Host-response modifiers coded by the virus contribute to blocking the inflammatory process.

But although the factors that allow viral replication have been identified, how the virus spreads from the site of primary infection in the upper respiratory tract to the rest of the body is not clear, Buller emphasized. “The conventional wisdom is that the virus spreads through the body as cell-associated viremia, but there’s never been a very thorough study to support this. The pathogenesis scheme for variola is based on that of ectromelia [mouse poxvirus]. However, the two viruses are very different, and so this scheme really represents only our best guess.”

Combating smallpox

Although the correlates for immunity in smallpox are not yet known, it is likely that protective approaches will need to focus on both cell-mediated and humoral (antibody-mediated) responses, Buller noted. Among traditional vaccines, Dryvax (dried, calf lymph type) is the “gold standard.” Also in development are derivatives of Dryvax, which include Acambis 2000, a Dryvax clone; MVA, which comes from a different strain of vaccinia virus and has not yet been tested against smallpox; and LC16m8, a live virus derived from the Lister vaccine strain that also has not been tested against smallpox.

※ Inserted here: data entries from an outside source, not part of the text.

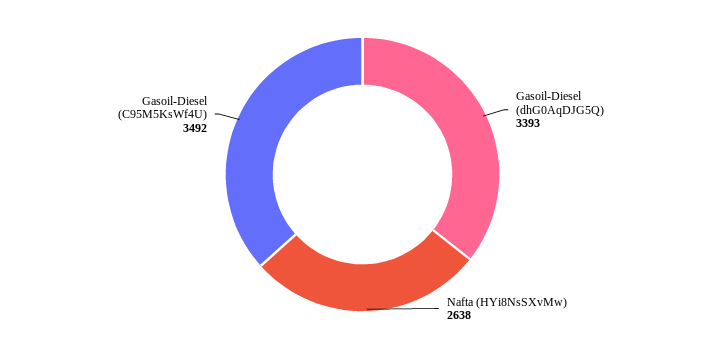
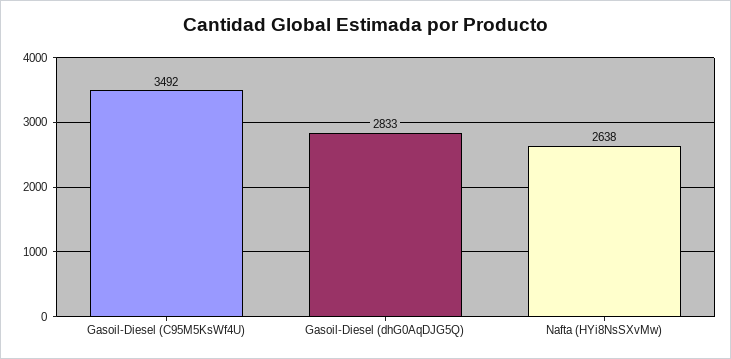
  {
-   "Gasoil-Diesel (dhG0AqDJG5Q)": 3393,
+   "Gasoil-Diesel (dhG0AqDJG5Q)": 2833,
    "Nafta (HYi8NsSXvMw)": 2638,
    "Gasoil-Diesel (C95M5KsWf4U)": 3492
  }

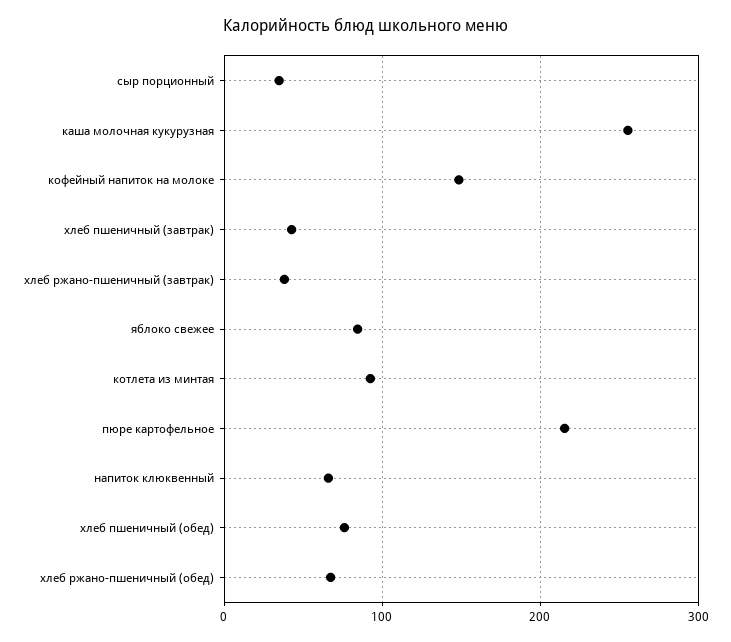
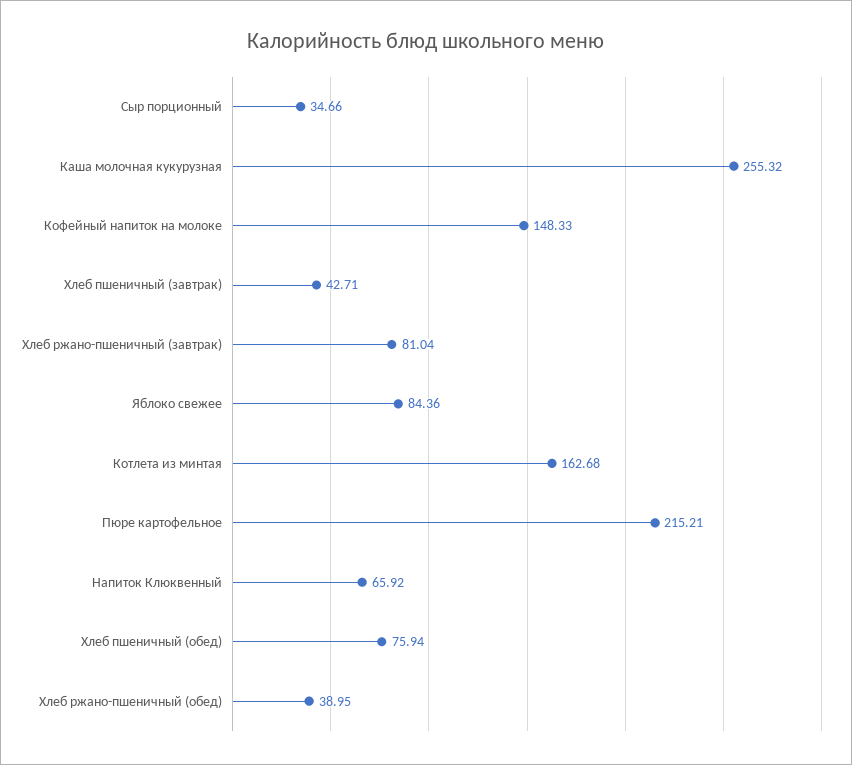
  {
    "сыр порционный": 34.66,
    "каша молочная кукурузная": 255.32,
    "кофейный напиток на молоке": 148.33,
    "хлеб пшеничный (завтрак)": 42.71,
-   "хлеб ржано-пшеничный (завтрак)": 40,
+   "хлеб ржано-пшеничный (завтрак)": 81.04,
    "яблоко свежее": 84.36,
-   "котлета из минтая": 90,
+   "котлета из минтая": 162.68,
    "пюре картофельное": 215.21,
    "напиток клюквенный": 65.92,
    "хлеб пшеничный (обед)": 75.94,
-   "хлеб ржано-пшеничный (обед)": 70
+   "хлеб ржано-пшеничный (обед)": 38.95
  }

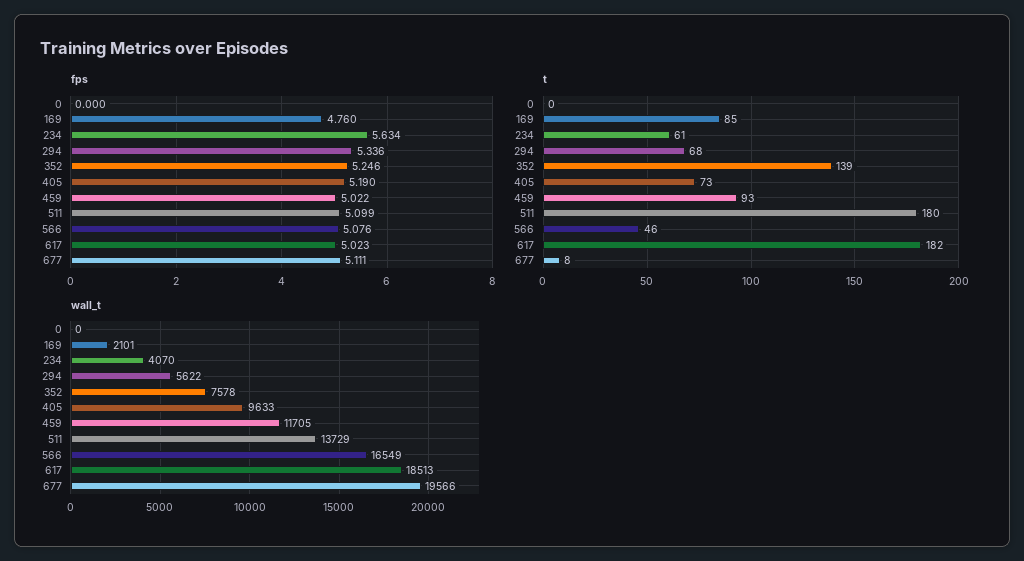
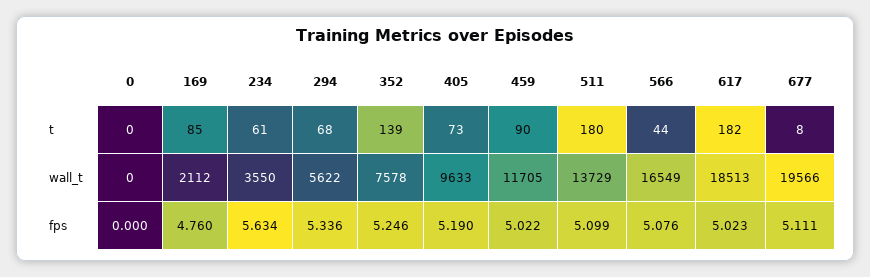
  {
    "fps": {
      "0": 0,
      "169": 4.76,
      "234": 5.634,
      "294": 5.336,
      "352": 5.246,
      "405": 5.19,
      "459": 5.022,
      "511": 5.099,
      "566": 5.076,
      "617": 5.023,
      "677": 5.111
    },
    "t": {
      "0": 0,
      "169": 85,
      "234": 61,
      "294": 68,
      "352": 139,
      "405": 73,
-     "459": 93,
+     "459": 90,
      "511": 180,
-     "566": 46,
+     "566": 44,
      "617": 182,
      "677": 8
    },
    "wall_t": {
      "0": 0,
-     "169": 2101,
+     "169": 2112,
-     "234": 4070,
+     "234": 3550,
      "294": 5622,
      "352": 7578,
      "405": 9633,
      "459": 11705,
      "511": 13729,
      "566": 16549,
      "617": 18513,
      "677": 19566
    }
  }

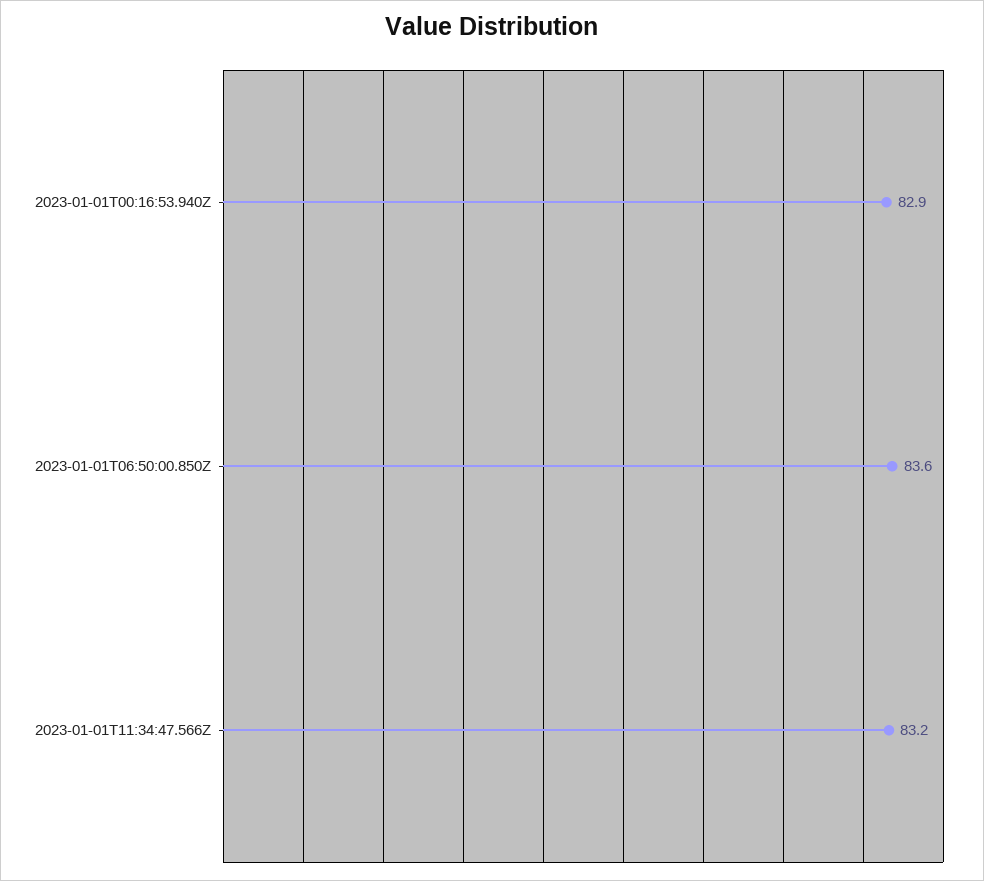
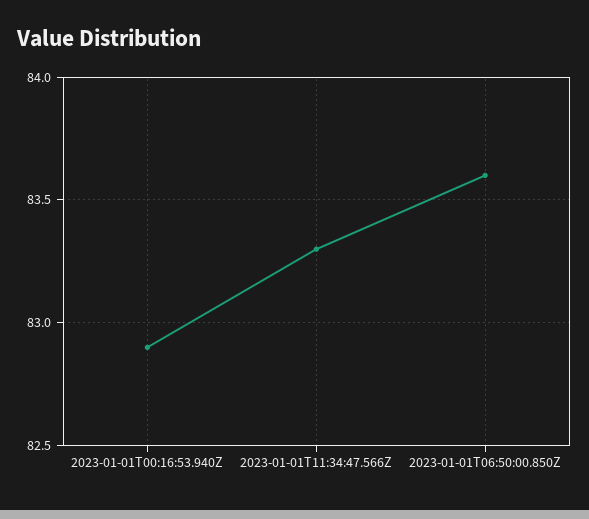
  {
    "2023-01-01T00:16:53.940Z": 82.9,
    "2023-01-01T06:50:00.850Z": 83.6,
-   "2023-01-01T11:34:47.566Z": 83.2
+   "2023-01-01T11:34:47.566Z": 83.3
  }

Novel vaccine candidates include a conditionally lethal vaccinia virus with an inactivated E3L gene, which has been shown to be effective in a mouse model; a live recombinant Streptococcus gordonii vaccine that encodes certain protective antigens; and DNA and subunit vaccines that use antigens from the EEV or IMV forms.

Among the candidate antivirals, only cidofovir, which is licensed for treating human cytomegalovirus infections, has been tested for safety in humans and shown in vitro and in animal models to be active against variola virus. An orally available derivative of cidofovir, hexadecyloxypropyl-cidofovir (HDP-cidofovir), has not yet been safety-tested in humans, but is active against variola virus in vitro.

A third compound, ST-246, works by a different mechanism. It seems to block EEV formation, thereby blocking viral spread. It, too, has yet to be safety-tested in humans, although it has been shown in vitro to be active against variola virus. A fourth compound, TTP-6171, targets a protease, 17L, that is encoded by the vaccinia virus and conserved in the variola virus, so it has a high degree of specificity. “It hasn’t been tested for safety or for efficacy against variola virus, but it’s a very promising idea,” Buller concluded.